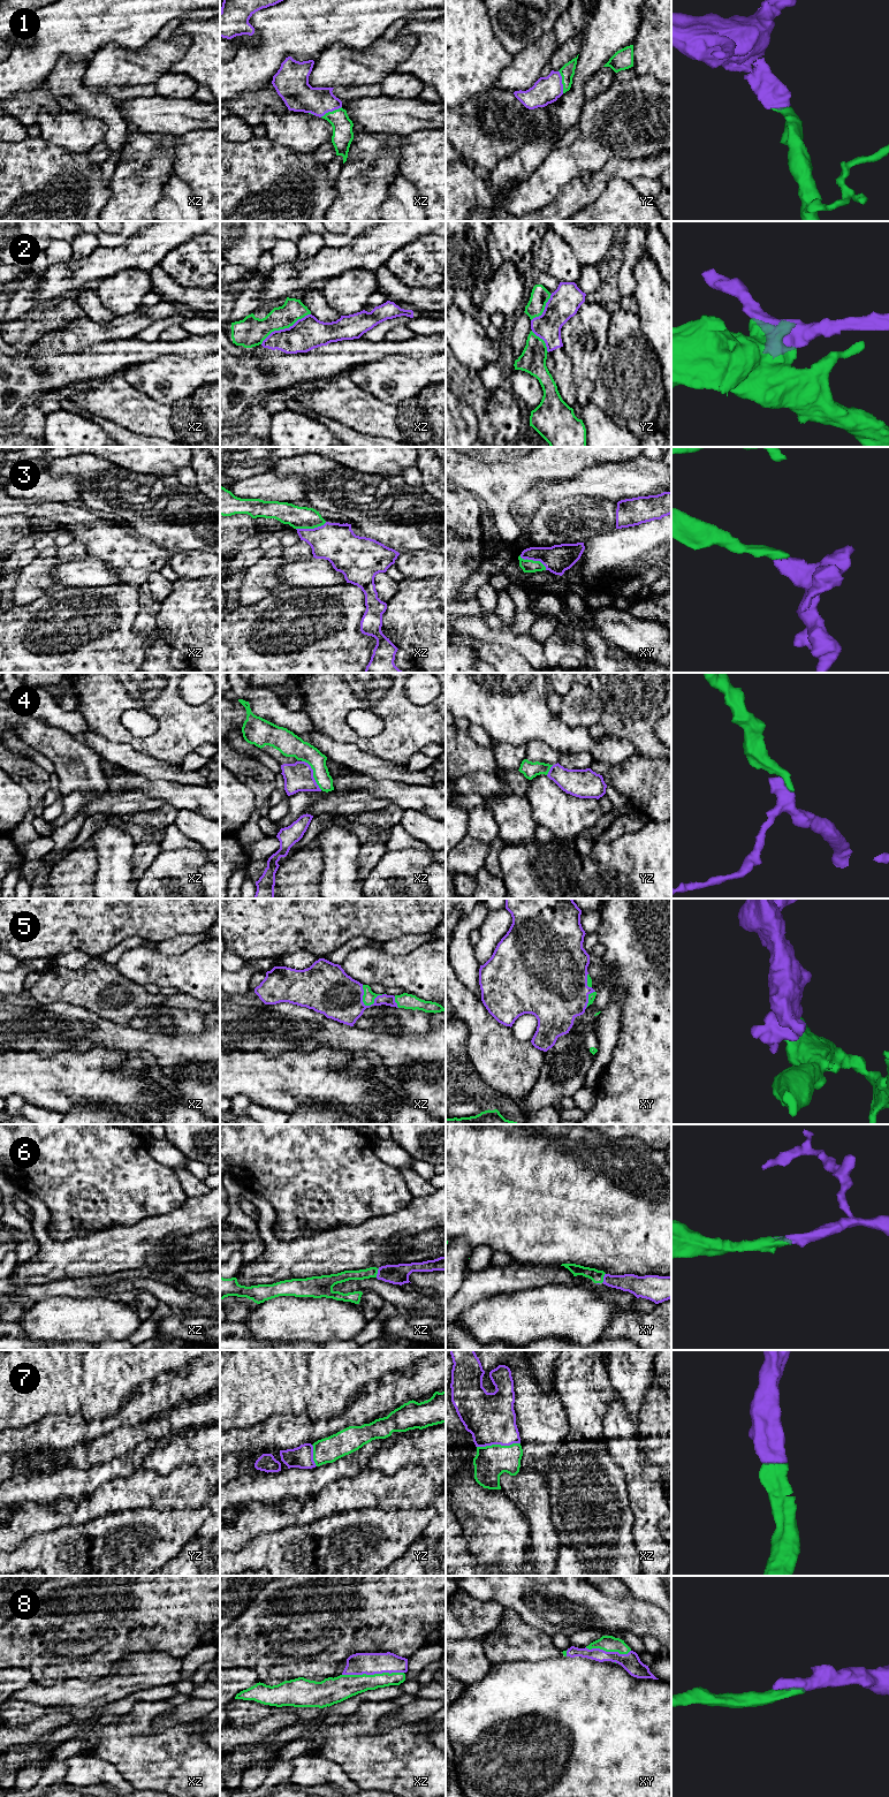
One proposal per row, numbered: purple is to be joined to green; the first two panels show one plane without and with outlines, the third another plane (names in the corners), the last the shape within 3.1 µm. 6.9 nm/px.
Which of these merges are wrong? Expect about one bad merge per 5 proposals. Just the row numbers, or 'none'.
2

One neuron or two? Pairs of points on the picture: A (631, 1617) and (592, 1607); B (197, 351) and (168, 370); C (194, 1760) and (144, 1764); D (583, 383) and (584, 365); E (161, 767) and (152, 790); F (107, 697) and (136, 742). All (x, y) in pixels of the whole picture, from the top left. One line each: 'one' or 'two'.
A: one
B: two
C: one
D: one
E: two
F: one

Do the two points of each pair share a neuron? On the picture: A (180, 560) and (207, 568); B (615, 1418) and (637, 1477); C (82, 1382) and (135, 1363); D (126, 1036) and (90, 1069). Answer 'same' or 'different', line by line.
A: same
B: same
C: same
D: different

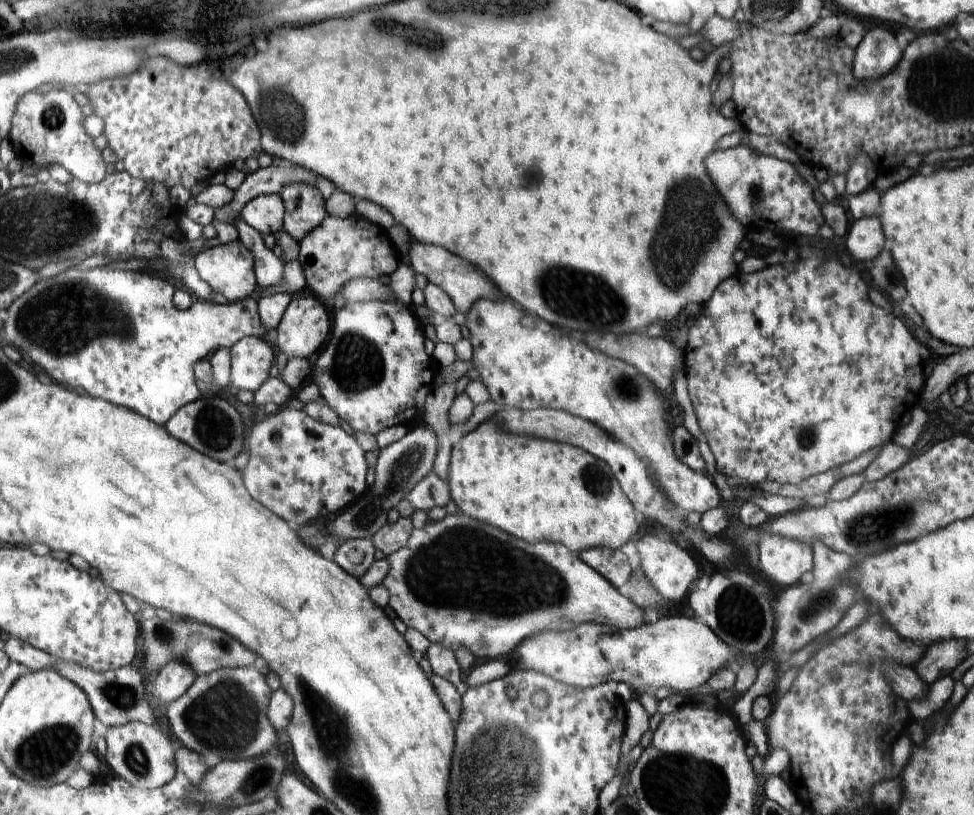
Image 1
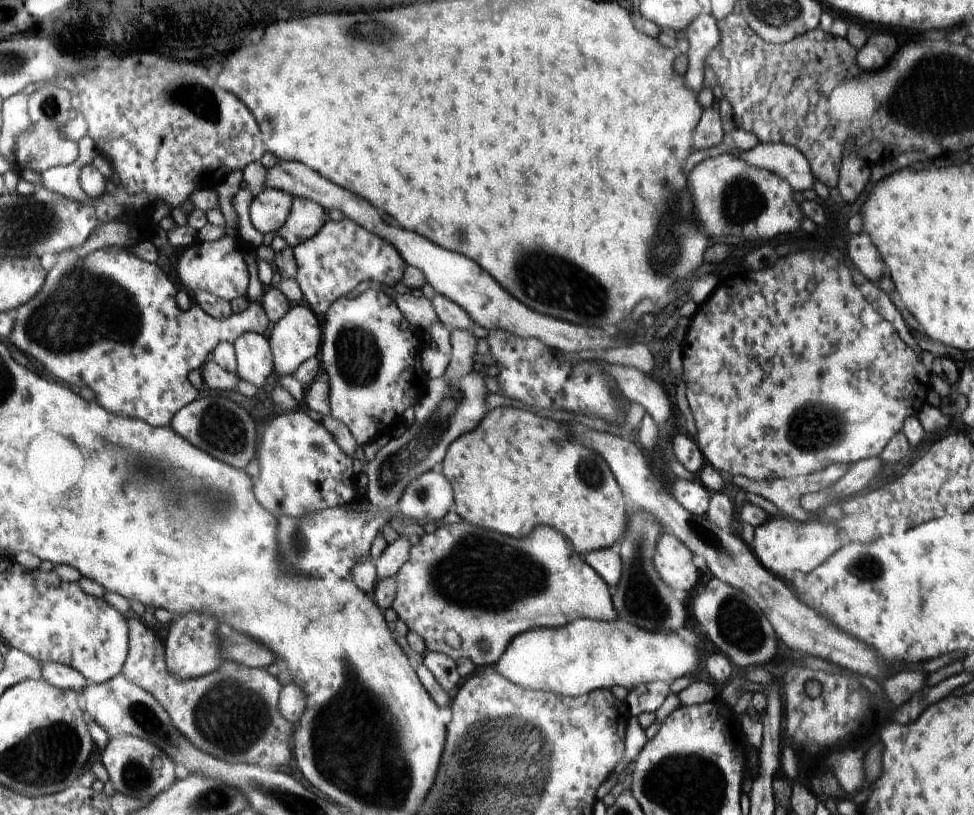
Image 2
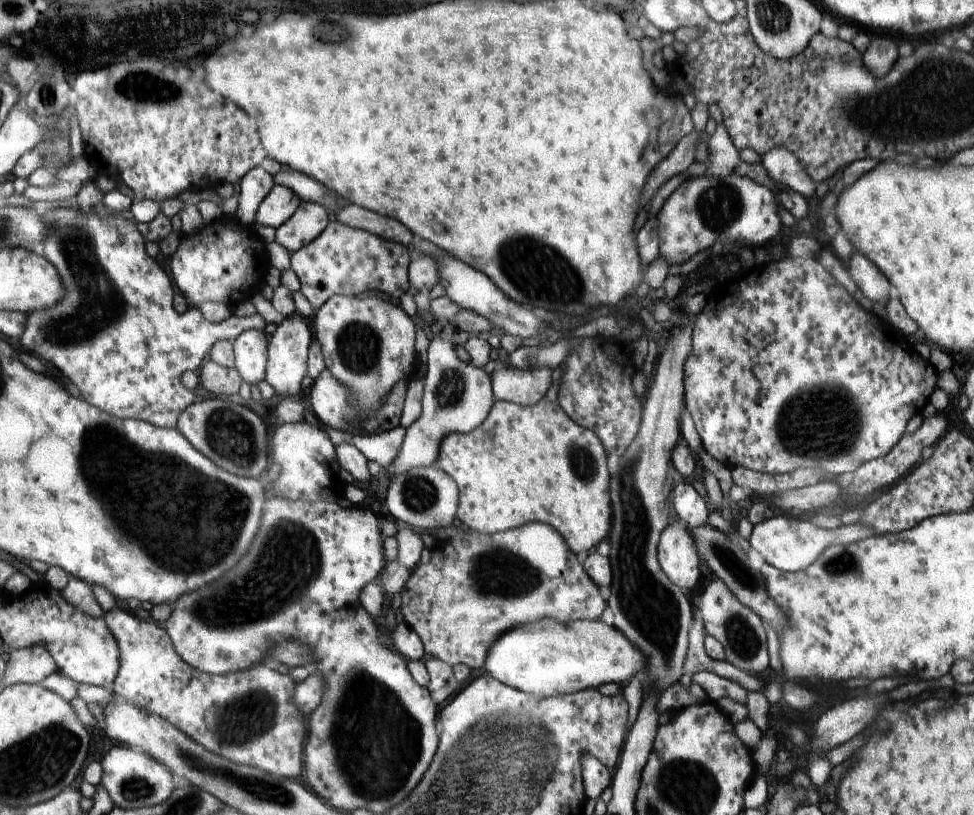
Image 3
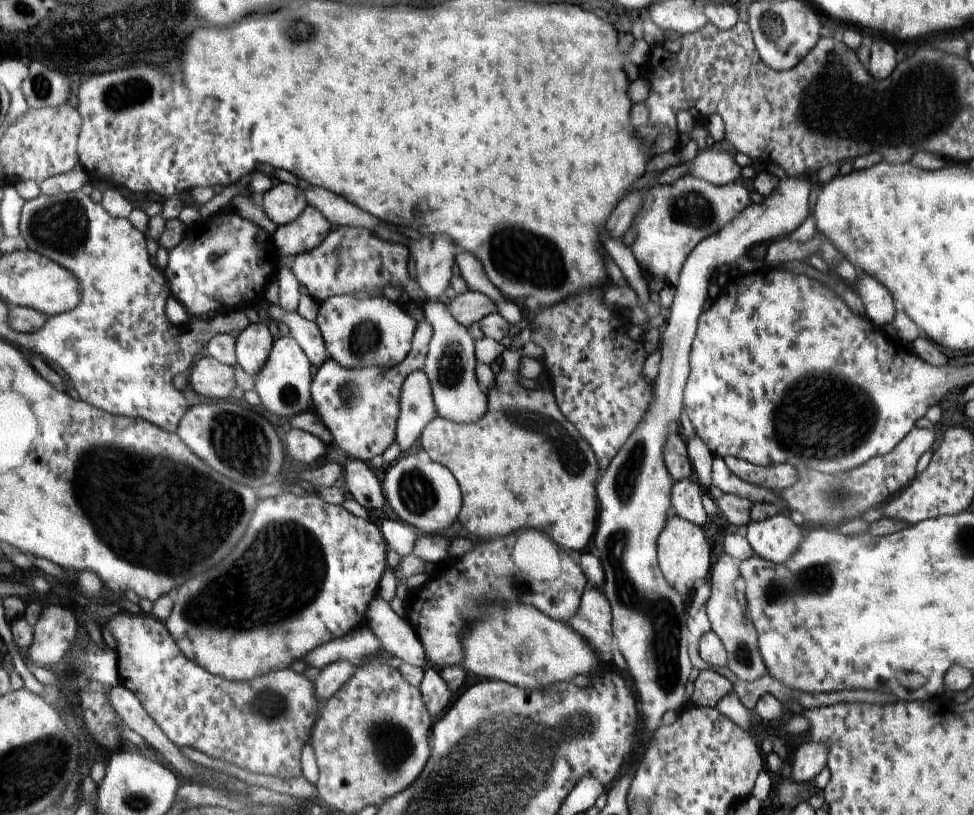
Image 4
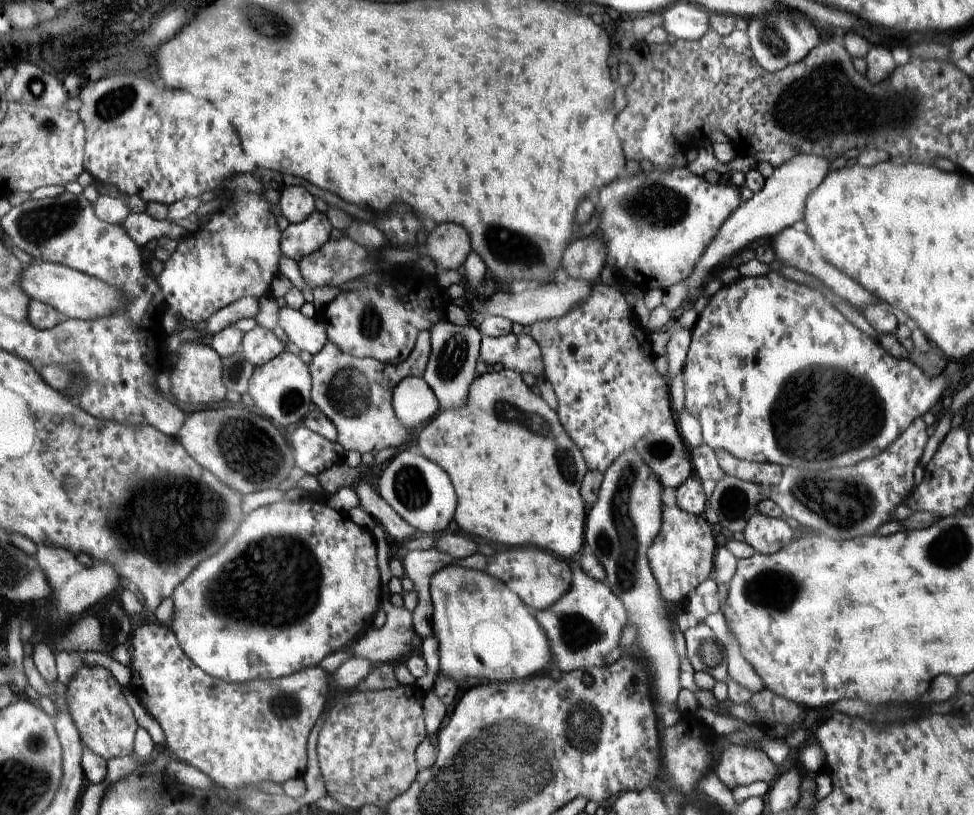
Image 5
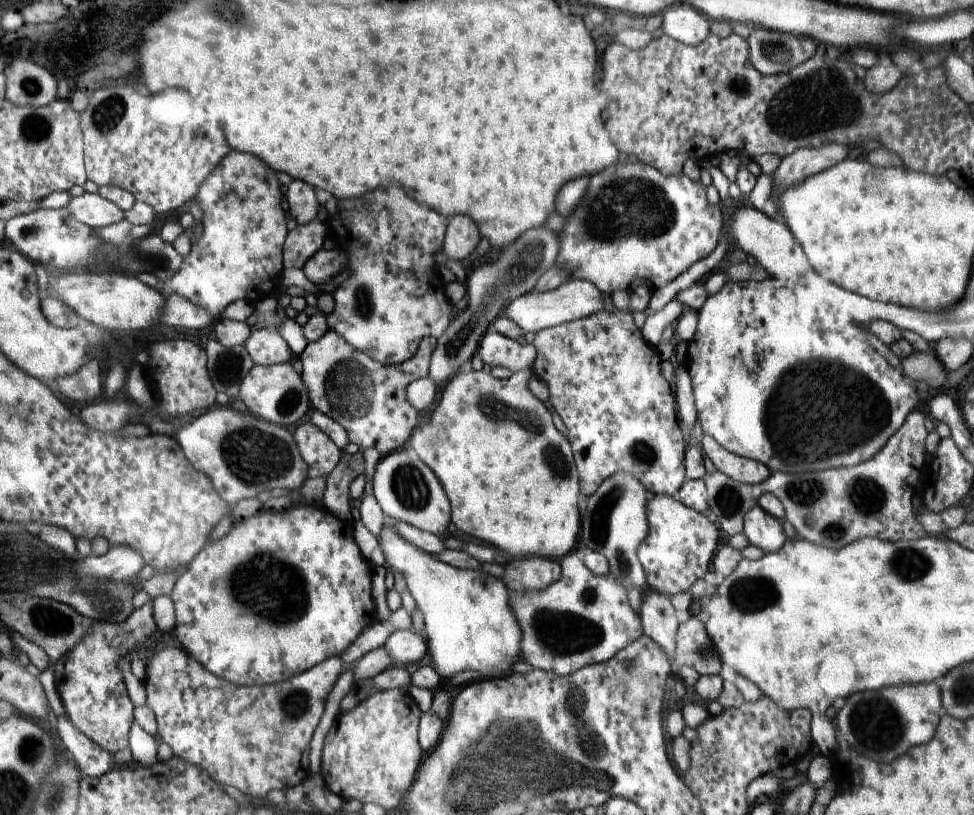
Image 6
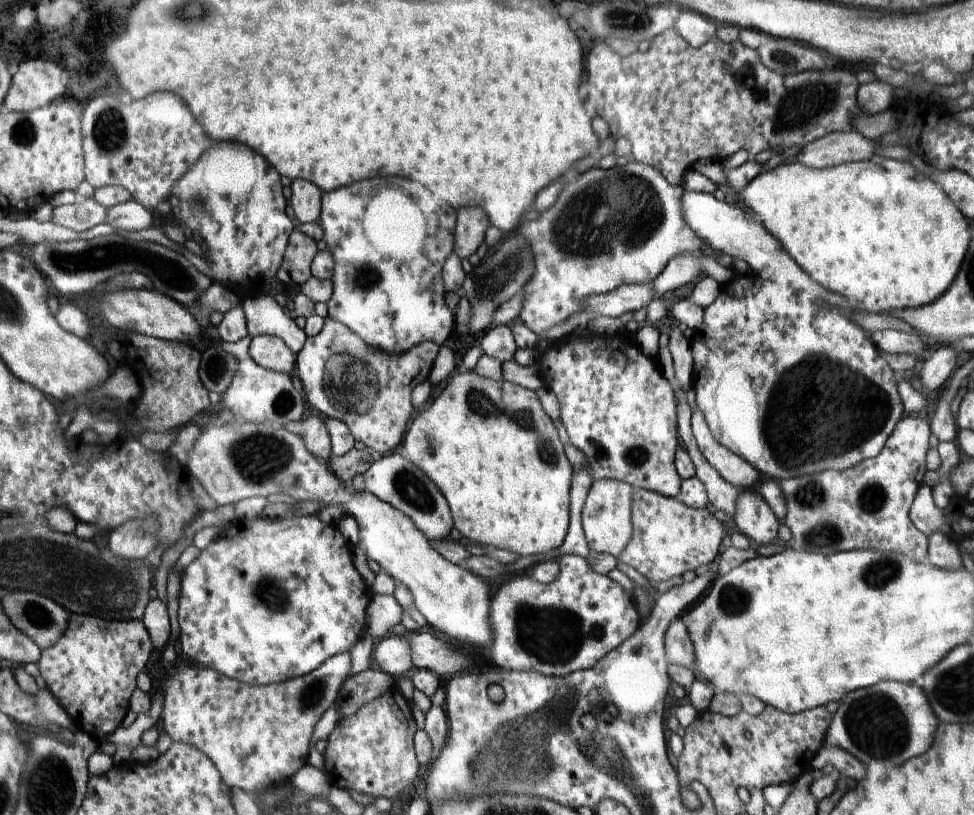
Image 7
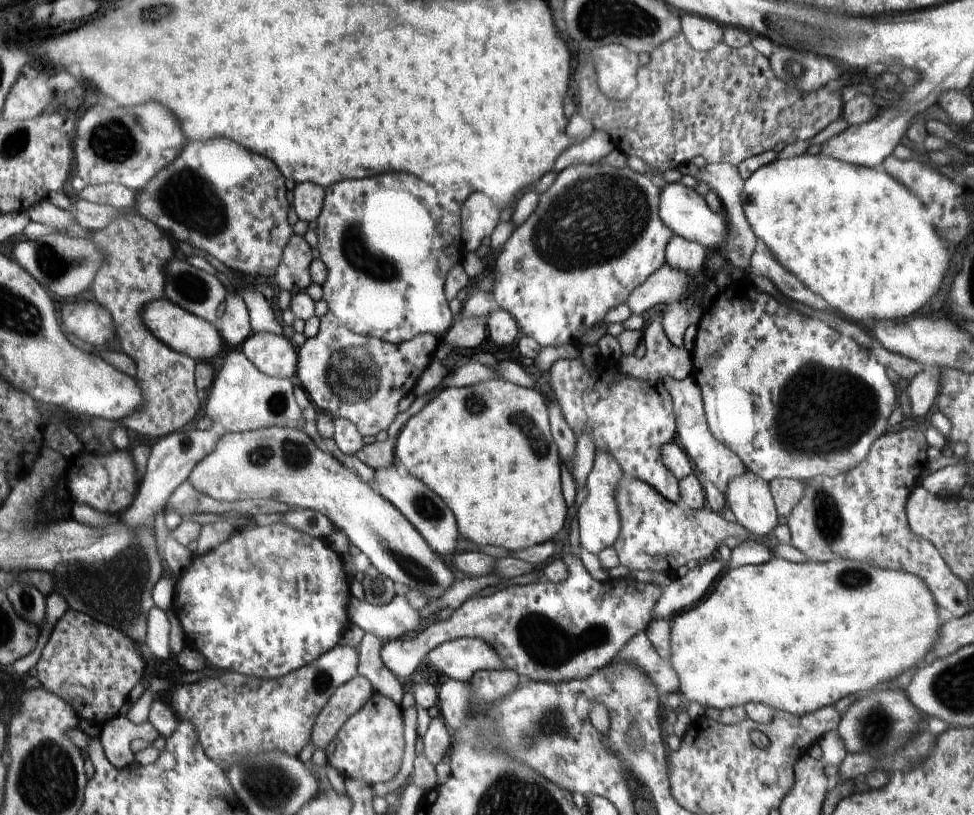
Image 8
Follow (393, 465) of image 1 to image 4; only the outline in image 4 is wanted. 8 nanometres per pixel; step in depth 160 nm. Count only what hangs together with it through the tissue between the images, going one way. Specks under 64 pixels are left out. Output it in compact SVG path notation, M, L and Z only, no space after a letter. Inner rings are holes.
M430 300L422 305L425 320L433 330L423 371L431 384L437 416L456 423L476 422L486 412L487 393L481 392L475 375L475 340L444 303Z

◆ ◆ ◆ ◆

## TASK TO COMPLETE
Once the pictures are dropped, please print every remaining line of the material verbatim.

## OUTPUT OF THE TASK
One proposal per row, numbered: purple is to be joined to green; the first two panels show one plane without and with outlines, the third another plane (names in the corners), the last the shape within 3.1 µm. 6.9 nm/px.
Which of these merges are wrong? Expect about one bad merge per 5 proposals. Just the row numbers, or 'none'.
2

One neuron or two? Pairs of points on the picture: A (631, 1617) and (592, 1607); B (197, 351) and (168, 370); C (194, 1760) and (144, 1764); D (583, 383) and (584, 365); E (161, 767) and (152, 790); F (107, 697) and (136, 742). All (x, y) in pixels of the whole picture, from the top left. One line each: 'one' or 'two'.
A: one
B: two
C: one
D: one
E: two
F: one

Do the two points of each pair share a neuron? On the picture: A (180, 560) and (207, 568); B (615, 1418) and (637, 1477); C (82, 1382) and (135, 1363); D (126, 1036) and (90, 1069). Answer 'same' or 'different', line by line.
A: same
B: same
C: same
D: different

Image 1
Image 2
Image 3
Image 4
Image 5
Image 6
Image 7
Image 8
Follow (393, 465) of image 1 to image 4; only the outline in image 4 is wanted. 8 nanometres per pixel; step in depth 160 nm. Count only what hangs together with it through the tissue between the images, going one way. Specks under 64 pixels are left out. Output it in compact SVG path notation, M, L and Z only, no space after a letter. Inner rings are holes.
M430 300L422 305L425 320L433 330L423 371L431 384L437 416L456 423L476 422L486 412L487 393L481 392L475 375L475 340L444 303Z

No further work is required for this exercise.